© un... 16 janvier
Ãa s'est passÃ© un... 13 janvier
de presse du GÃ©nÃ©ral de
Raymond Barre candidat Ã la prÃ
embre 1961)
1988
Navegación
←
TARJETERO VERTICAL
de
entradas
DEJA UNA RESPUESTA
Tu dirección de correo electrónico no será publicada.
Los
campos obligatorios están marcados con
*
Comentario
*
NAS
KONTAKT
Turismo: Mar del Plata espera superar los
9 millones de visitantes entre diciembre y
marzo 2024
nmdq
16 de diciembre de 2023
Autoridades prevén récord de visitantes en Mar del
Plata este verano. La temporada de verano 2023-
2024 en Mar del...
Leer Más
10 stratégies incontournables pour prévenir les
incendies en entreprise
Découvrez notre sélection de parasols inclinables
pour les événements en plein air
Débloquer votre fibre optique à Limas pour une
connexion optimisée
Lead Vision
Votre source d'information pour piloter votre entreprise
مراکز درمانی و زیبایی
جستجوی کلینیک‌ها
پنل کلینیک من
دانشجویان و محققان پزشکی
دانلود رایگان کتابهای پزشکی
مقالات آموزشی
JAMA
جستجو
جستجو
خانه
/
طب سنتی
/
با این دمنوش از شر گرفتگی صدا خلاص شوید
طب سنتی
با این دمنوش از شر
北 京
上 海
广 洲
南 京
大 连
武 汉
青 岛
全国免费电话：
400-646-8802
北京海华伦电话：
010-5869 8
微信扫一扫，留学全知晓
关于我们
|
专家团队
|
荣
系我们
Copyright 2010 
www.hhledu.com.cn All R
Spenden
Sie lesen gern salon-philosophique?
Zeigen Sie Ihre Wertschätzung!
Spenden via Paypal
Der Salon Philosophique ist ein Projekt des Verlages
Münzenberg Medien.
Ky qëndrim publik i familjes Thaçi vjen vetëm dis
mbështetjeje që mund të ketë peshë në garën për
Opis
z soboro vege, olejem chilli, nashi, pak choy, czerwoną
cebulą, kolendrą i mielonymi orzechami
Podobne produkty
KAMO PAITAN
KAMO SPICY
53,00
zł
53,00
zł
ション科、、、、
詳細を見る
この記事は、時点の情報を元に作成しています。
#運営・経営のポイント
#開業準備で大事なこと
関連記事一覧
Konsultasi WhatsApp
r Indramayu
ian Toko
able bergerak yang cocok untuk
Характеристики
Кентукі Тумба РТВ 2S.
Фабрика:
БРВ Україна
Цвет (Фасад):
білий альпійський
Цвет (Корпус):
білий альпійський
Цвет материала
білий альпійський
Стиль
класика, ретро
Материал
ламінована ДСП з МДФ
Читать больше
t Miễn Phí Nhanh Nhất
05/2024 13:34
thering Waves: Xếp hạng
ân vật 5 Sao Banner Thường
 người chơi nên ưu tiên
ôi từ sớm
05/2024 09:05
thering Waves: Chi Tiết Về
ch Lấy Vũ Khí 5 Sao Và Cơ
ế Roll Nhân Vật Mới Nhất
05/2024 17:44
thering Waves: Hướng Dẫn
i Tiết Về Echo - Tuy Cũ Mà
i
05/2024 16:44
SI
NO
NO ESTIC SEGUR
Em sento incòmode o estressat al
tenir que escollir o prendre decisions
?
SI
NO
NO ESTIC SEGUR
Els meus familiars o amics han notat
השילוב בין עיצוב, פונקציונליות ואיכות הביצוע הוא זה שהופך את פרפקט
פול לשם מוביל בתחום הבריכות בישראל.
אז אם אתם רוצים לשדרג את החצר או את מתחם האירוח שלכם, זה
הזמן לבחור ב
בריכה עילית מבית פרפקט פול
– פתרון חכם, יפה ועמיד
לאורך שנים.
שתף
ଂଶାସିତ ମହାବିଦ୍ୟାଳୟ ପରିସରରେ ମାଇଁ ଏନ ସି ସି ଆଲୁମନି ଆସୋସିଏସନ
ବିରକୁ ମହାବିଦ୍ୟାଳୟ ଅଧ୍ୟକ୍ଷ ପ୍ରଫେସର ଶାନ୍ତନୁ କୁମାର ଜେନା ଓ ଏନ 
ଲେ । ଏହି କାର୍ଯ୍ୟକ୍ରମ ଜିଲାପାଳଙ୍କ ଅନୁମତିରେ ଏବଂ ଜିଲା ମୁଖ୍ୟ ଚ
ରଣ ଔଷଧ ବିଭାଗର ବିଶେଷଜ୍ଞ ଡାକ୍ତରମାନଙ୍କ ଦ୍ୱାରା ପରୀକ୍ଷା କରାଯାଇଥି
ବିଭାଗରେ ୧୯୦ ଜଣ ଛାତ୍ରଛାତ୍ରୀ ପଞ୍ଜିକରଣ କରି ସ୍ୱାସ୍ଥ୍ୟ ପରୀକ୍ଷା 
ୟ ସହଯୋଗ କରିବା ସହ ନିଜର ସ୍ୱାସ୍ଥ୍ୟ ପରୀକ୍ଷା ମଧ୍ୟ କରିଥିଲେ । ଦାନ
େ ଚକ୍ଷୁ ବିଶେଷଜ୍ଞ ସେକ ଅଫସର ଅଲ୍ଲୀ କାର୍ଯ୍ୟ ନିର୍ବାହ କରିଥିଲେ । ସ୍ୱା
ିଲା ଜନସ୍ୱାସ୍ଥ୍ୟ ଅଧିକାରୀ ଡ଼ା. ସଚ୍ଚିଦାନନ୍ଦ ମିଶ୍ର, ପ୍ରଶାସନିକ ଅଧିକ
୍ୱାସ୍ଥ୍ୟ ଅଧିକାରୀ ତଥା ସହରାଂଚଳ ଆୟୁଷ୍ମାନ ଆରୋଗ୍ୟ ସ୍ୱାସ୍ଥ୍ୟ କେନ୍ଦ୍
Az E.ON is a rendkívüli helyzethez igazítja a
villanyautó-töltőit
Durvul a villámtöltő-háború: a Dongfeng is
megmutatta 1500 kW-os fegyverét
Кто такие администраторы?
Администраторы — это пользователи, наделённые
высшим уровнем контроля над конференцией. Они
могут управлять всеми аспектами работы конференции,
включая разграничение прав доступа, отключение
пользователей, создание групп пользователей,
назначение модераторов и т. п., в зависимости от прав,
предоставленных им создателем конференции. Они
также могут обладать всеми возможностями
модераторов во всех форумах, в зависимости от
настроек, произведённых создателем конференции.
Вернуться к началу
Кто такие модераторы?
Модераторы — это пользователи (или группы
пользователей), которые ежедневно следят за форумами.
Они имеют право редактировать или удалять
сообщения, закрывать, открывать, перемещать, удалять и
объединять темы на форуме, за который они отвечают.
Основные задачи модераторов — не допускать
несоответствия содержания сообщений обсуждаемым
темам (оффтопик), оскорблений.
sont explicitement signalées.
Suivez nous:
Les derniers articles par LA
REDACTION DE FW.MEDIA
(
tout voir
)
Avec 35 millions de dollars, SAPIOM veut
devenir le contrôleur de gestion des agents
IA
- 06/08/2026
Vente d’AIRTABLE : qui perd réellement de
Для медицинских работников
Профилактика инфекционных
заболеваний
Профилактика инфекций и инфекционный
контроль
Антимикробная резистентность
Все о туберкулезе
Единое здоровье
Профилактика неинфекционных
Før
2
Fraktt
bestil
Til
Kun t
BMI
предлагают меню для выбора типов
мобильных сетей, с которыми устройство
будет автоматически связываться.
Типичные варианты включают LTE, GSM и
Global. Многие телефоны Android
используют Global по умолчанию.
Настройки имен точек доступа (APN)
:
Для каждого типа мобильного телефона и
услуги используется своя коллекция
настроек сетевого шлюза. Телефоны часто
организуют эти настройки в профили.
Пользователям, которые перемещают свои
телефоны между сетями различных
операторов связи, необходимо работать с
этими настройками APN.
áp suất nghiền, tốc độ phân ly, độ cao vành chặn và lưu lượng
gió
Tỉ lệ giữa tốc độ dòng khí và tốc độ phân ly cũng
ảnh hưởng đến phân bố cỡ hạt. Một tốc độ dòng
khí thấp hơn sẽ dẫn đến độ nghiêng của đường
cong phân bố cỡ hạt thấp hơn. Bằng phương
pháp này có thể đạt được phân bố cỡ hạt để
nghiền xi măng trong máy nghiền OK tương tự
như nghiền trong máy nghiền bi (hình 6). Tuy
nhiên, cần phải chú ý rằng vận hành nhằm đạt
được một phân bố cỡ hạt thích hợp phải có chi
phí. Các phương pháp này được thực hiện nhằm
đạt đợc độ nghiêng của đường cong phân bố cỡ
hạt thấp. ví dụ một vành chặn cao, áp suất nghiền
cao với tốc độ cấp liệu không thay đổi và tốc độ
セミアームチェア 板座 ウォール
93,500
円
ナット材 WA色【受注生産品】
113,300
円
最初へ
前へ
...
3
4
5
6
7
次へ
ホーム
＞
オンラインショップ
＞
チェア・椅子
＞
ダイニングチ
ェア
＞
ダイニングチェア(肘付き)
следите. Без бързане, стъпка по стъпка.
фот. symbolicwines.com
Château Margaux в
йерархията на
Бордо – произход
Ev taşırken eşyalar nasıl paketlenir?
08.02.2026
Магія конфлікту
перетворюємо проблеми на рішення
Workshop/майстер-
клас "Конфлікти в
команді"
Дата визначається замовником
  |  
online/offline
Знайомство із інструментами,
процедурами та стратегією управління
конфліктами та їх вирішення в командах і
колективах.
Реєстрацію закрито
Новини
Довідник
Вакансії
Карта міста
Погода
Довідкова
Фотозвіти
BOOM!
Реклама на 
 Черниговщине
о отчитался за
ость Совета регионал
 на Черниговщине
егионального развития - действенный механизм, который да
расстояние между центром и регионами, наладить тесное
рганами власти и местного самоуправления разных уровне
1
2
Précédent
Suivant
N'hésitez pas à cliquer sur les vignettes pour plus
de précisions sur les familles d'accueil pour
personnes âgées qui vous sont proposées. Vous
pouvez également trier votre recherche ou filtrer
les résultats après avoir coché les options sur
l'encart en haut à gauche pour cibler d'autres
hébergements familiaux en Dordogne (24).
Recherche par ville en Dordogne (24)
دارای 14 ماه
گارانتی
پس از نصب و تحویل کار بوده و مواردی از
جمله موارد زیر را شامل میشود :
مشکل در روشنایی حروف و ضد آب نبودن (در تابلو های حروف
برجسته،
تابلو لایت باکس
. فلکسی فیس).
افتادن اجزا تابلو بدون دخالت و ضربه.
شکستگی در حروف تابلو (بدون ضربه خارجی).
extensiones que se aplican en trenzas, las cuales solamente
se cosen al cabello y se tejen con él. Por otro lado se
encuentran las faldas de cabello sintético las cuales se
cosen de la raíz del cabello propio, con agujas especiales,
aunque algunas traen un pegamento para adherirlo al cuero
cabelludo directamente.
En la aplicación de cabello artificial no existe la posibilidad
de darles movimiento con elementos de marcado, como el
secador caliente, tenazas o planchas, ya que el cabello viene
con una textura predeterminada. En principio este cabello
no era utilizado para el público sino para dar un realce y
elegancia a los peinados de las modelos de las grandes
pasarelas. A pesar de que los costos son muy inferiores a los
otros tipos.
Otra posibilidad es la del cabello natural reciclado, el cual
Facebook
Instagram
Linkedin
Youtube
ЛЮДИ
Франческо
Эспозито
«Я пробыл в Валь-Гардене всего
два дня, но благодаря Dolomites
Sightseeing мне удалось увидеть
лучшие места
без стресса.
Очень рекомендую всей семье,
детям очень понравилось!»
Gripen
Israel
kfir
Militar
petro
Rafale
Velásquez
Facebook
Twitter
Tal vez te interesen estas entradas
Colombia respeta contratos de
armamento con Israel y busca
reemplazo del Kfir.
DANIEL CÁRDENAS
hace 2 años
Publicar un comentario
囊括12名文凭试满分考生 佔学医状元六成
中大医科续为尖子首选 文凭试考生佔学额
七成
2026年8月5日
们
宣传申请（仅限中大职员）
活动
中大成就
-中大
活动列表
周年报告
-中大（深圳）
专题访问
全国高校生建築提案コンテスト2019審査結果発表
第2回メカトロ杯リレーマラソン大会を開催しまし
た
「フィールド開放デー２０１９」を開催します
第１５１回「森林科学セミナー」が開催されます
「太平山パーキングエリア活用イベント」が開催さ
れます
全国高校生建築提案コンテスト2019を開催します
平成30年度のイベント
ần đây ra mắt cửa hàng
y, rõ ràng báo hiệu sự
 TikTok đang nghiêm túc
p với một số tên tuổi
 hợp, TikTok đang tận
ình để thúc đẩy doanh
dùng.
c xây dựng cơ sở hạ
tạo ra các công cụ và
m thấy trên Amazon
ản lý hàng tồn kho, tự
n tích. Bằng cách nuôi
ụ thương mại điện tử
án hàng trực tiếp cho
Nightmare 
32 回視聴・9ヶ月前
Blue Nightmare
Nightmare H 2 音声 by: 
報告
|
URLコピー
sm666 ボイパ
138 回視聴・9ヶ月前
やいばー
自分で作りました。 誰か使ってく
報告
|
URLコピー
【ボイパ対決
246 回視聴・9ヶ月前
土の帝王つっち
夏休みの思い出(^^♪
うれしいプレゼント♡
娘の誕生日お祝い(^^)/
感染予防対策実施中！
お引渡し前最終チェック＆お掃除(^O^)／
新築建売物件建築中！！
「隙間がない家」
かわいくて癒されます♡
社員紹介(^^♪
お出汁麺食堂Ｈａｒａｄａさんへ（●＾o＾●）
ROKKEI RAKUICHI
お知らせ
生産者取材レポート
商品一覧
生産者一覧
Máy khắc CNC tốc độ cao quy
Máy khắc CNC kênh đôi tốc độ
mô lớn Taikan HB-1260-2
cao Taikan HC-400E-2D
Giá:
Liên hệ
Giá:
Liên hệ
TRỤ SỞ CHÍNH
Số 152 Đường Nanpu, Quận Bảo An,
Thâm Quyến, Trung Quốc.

● ● ●

Action item: Among the entries above, find every line holding "TikTok" and copy it.

Answer to the exercise:
 TikTok đang nghiêm túc
 hợp, TikTok đang tận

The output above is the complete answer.